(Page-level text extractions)
***

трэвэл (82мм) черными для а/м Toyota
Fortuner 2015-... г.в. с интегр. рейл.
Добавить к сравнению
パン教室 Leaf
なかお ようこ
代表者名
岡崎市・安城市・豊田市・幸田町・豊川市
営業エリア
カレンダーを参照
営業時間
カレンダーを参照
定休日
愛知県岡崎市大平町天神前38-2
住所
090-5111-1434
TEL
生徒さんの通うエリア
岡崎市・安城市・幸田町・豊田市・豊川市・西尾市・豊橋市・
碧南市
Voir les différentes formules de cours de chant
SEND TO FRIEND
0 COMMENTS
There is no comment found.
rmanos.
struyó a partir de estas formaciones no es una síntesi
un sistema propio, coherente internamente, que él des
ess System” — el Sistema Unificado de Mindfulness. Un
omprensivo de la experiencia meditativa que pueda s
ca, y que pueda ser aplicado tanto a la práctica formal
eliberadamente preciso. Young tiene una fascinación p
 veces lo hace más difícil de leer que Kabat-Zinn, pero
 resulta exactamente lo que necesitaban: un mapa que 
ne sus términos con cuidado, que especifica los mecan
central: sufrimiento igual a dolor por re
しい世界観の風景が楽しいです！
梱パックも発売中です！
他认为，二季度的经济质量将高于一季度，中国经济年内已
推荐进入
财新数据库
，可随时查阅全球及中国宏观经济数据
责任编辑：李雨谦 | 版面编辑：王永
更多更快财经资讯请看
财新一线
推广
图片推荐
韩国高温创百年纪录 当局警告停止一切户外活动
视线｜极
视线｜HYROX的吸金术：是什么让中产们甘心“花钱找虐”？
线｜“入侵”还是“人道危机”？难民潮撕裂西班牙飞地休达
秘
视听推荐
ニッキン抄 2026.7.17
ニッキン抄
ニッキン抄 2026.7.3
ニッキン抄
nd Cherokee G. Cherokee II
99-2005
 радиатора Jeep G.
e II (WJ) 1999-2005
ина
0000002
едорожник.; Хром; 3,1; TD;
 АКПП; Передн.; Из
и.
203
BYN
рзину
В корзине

***

**Exercise instructions:** Reproduce every line of the rows from the very start down to the line containing "struyó a partir", with both ends included.

**Output below:**
трэвэл (82мм) черными для а/м Toyota
Fortuner 2015-... г.в. с интегр. рейл.
Добавить к сравнению
パン教室 Leaf
なかお ようこ
代表者名
岡崎市・安城市・豊田市・幸田町・豊川市
営業エリア
カレンダーを参照
営業時間
カレンダーを参照
定休日
愛知県岡崎市大平町天神前38-2
住所
090-5111-1434
TEL
生徒さんの通うエリア
岡崎市・安城市・幸田町・豊田市・豊川市・西尾市・豊橋市・
碧南市
Voir les différentes formules de cours de chant
SEND TO FRIEND
0 COMMENTS
There is no comment found.
rmanos.
struyó a partir de estas formaciones no es una síntesi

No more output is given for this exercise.